“Es ist schwer, die richtigen Worte zu finden” (It is hard to find the right words) is an artists’ book about compassionate grief. It re-contextualises the process of correspondence with condolence mail from the perspective of an autistic grieving recipient revisiting old writings, seeking to re-evaluate them. In this, it follows two questions: What are the words used to communicate compassionate grief in a specific case? How are the words packaged visually?
To this end and following a wish for order in an array of disorderly items, wishing to bring comfort in clear structure, 91 transcripts of mail from a close death in my family are broken down into structural text parts which are sorted, distilling it to leave in only dominant words and phrases, fragments just big enough to make out a message, fleeting as if skimmed over. This is followed by grids of all cards and envelopes sent.

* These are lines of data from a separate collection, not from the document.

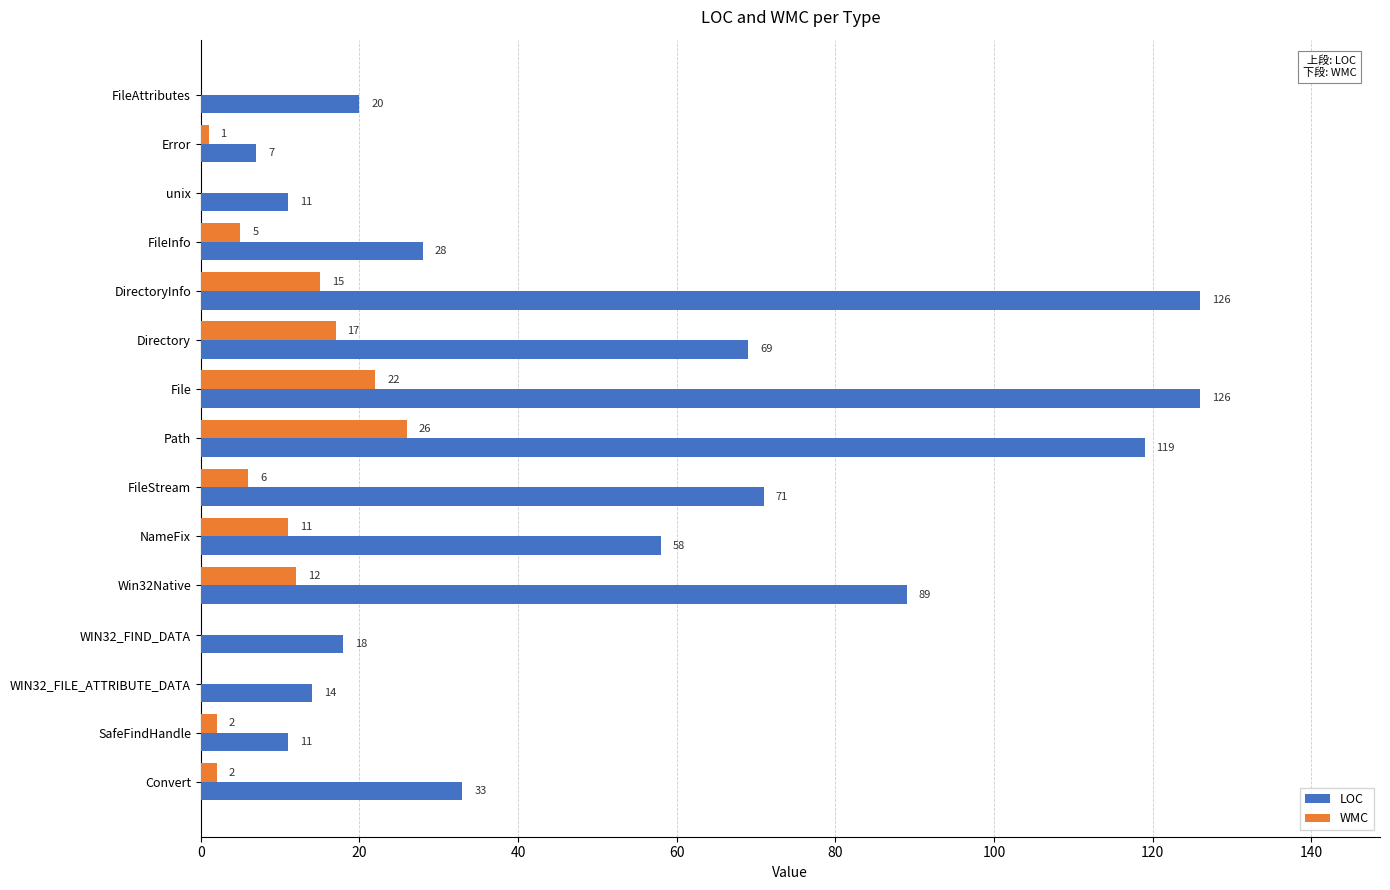

True or false: WMC has a value of 13 at WIN32_FILE_ATTRIBUTE_DATA.

False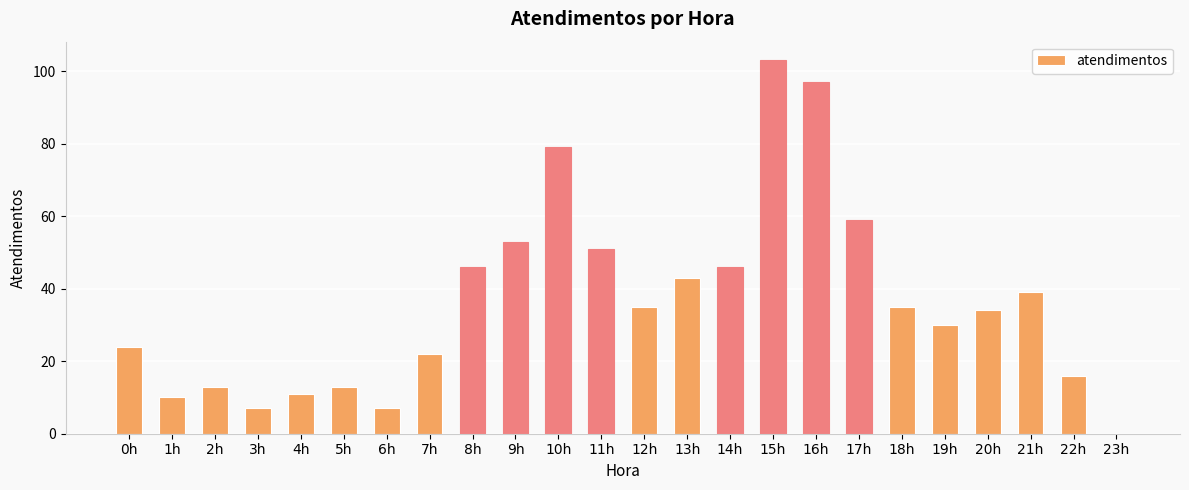

At which category does the chart reach its peak across all series?

15h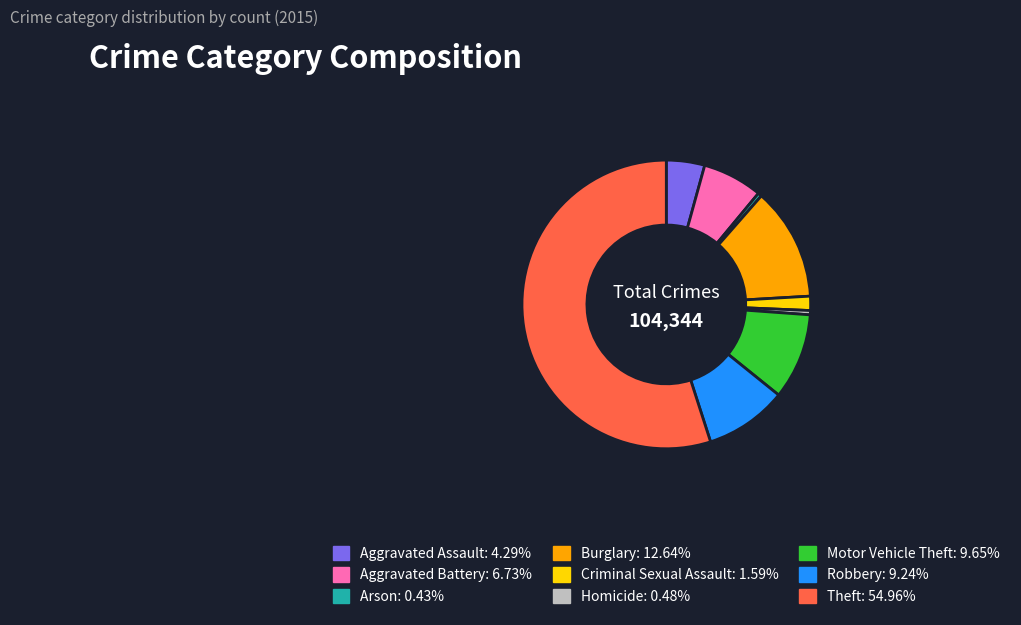

Between Aggravated Battery and Aggravated Assault, which is larger?

Aggravated Battery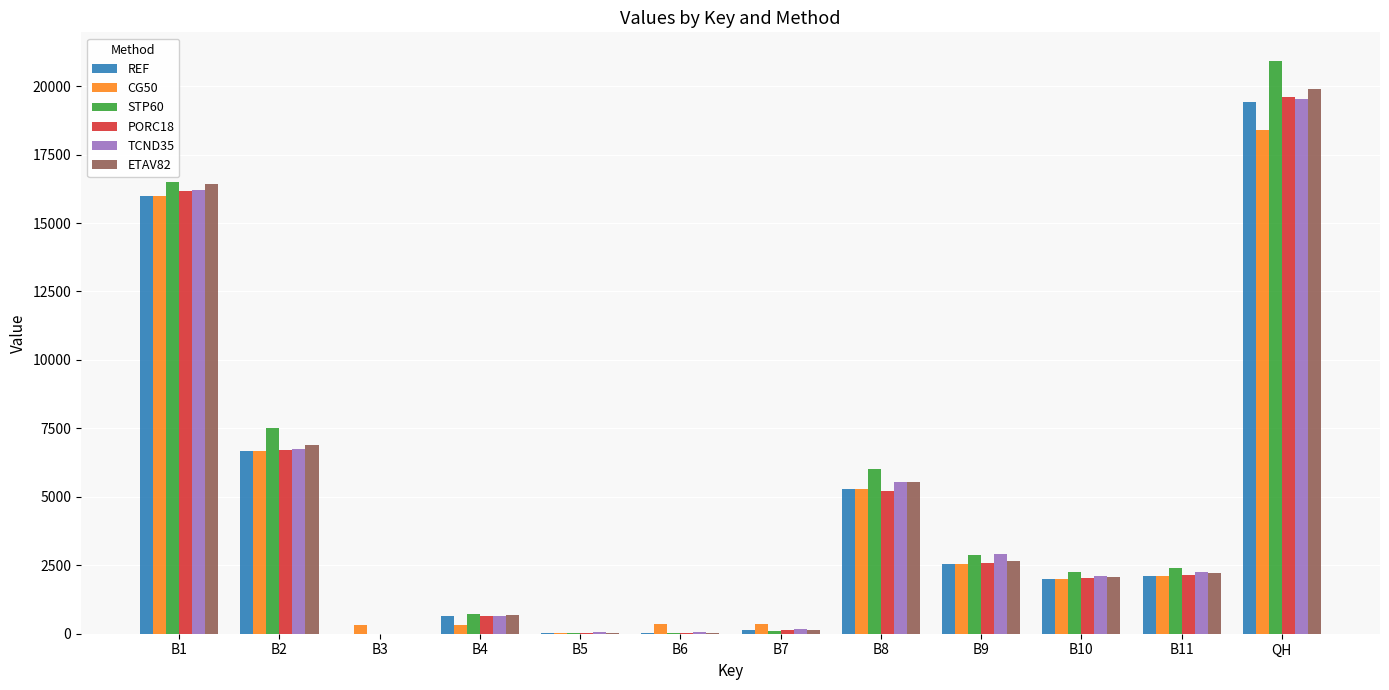

What is the approximate value of STP60 at B1?

16484.0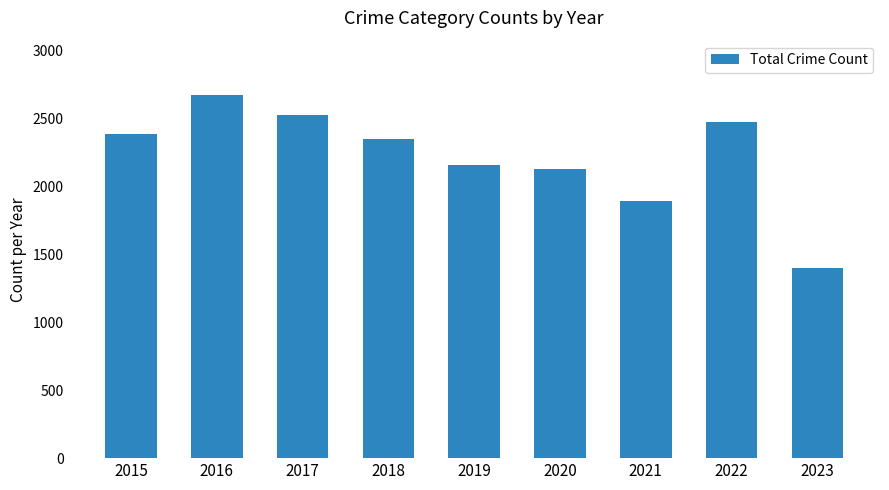

What is the change in value from 2015 to 2019?

-225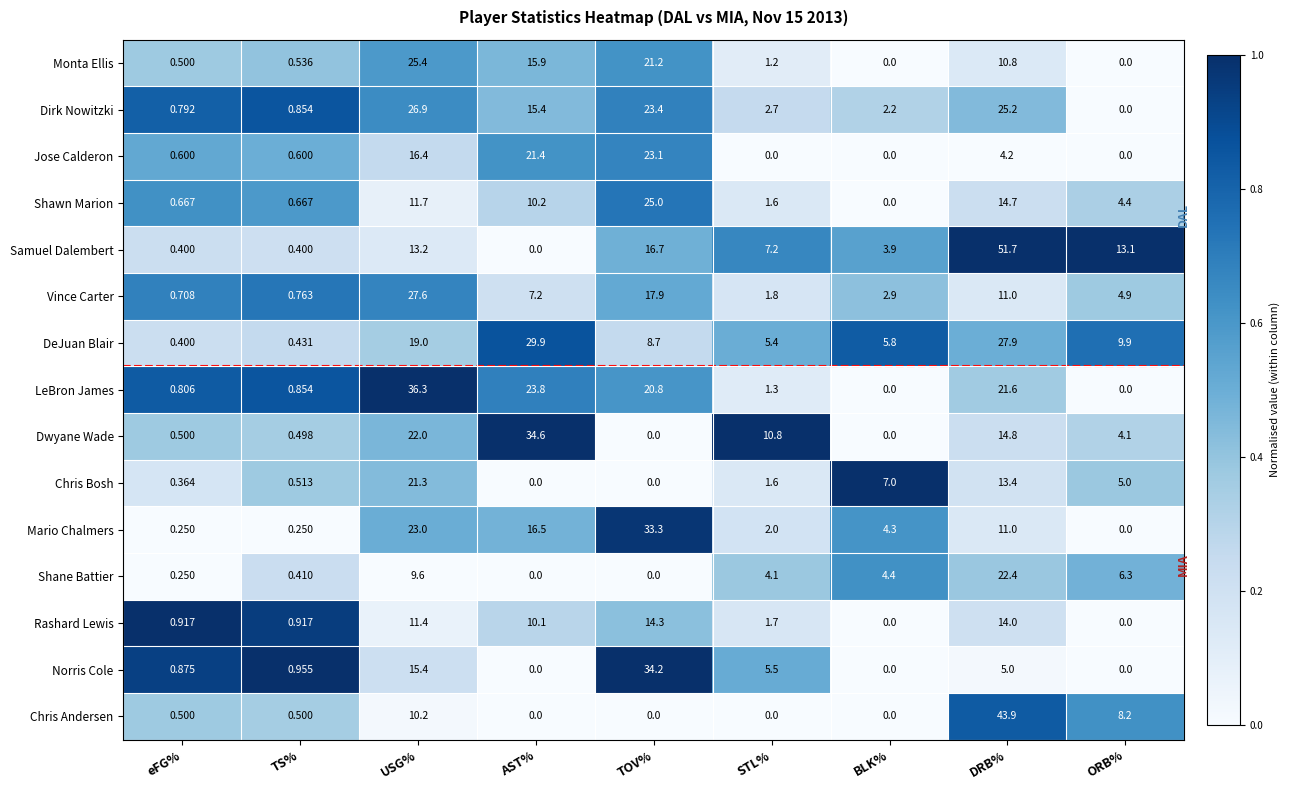

Is the value of Norris Cole at TOV% greater than the value of Mario Chalmers at eFG%?

Yes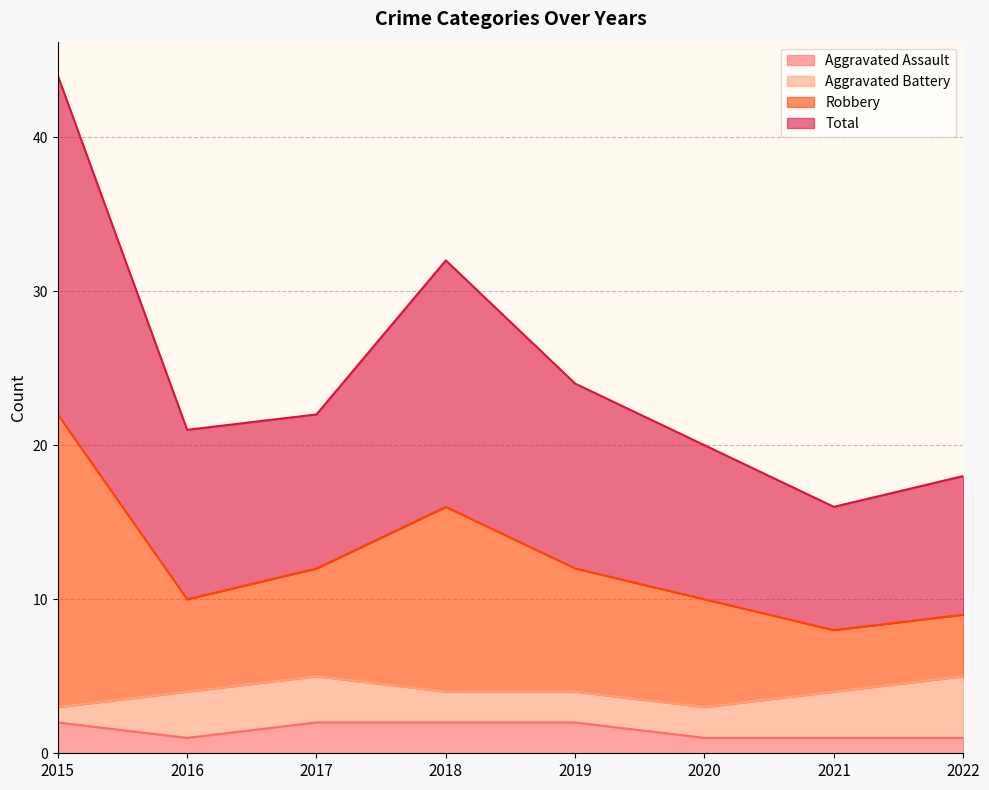

What is the difference between the Aggravated Assault values at 2021 and 2017?

1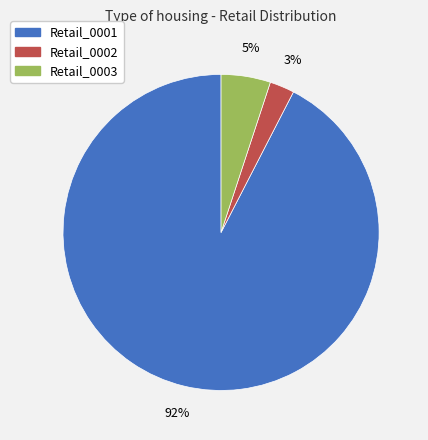

To the nearest percent, what portion does Retail_0002 represent?

3%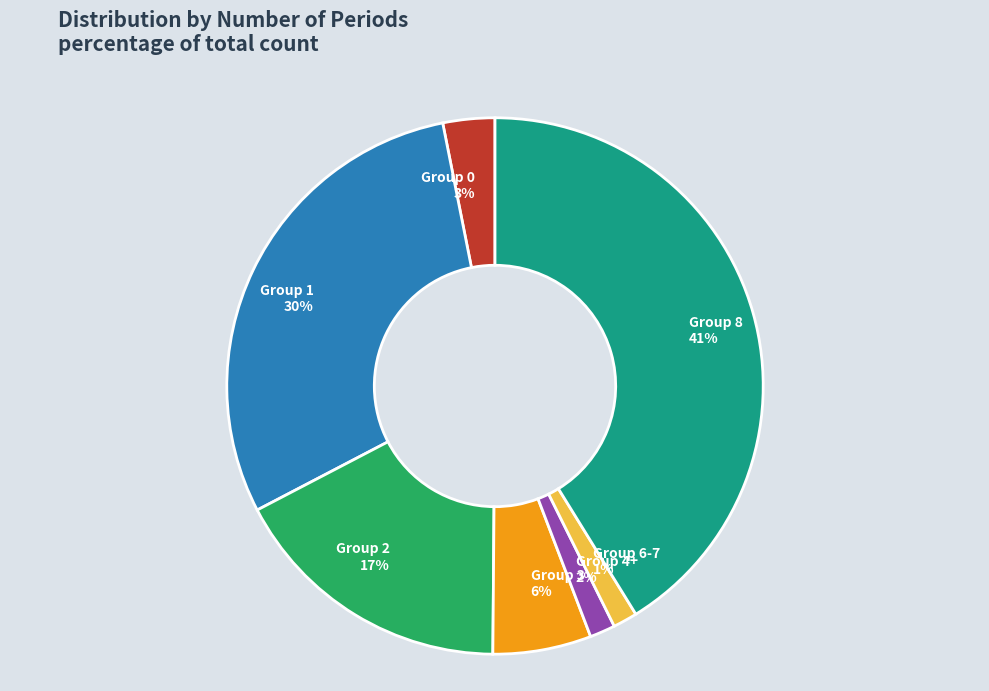

Which category has the biggest portion of the pie?

Group 8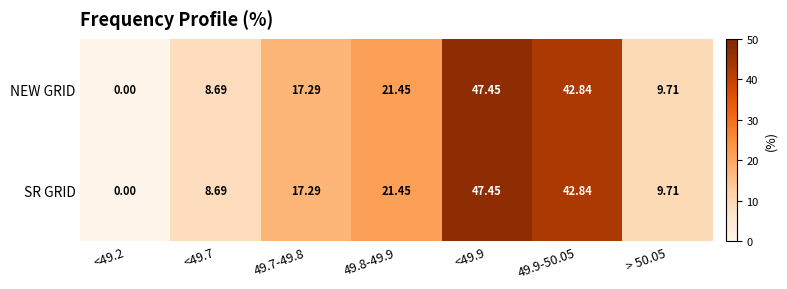

Is the value of SR GRID at <49.7 greater than the value of NEW GRID at > 50.05?

No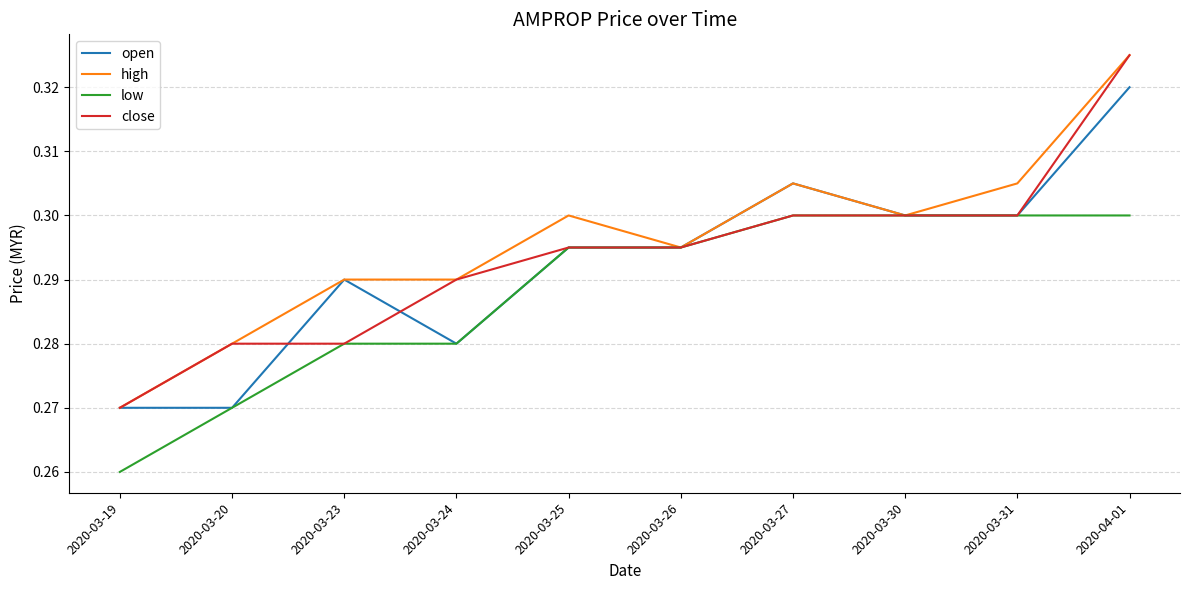

At which category does the chart reach its peak across all series?

2020-04-01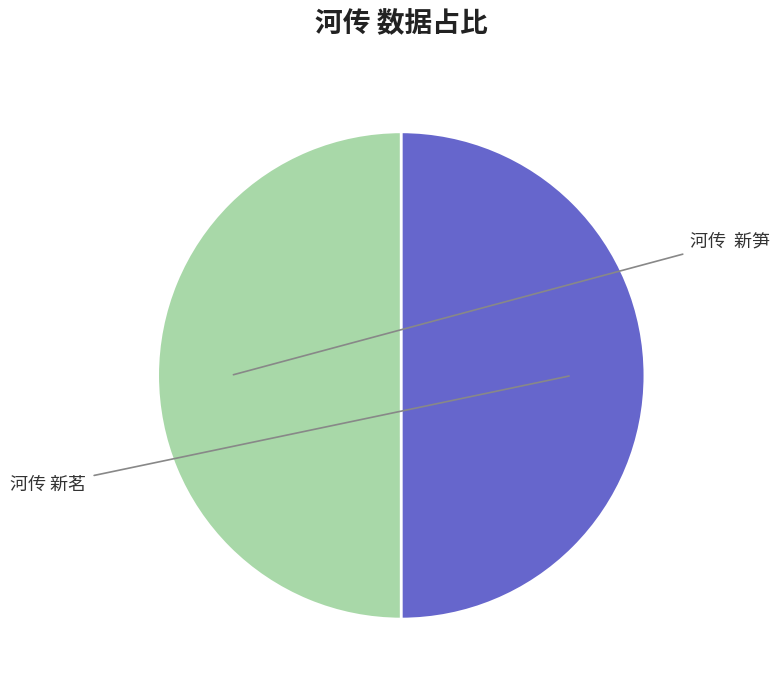

What percentage is NOT represented by 河传 新茗?

50.0%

Until now a dissection rather than a conversation with a deeply emotional subject, the publication is closed by a 92nd (and last) letter written during the assembly of the book by me to my younger self during the time of receiving all mail presented before. Moving the book away from an intellectual exercise, this last chapter articulates the fundamental purpose of the book: to express confusion about the nature of these correspondences as an autistic person as well as an expression of empathy and reconciliation to oneself as a person inexperienced with the responsibilities of grief, autistic or not.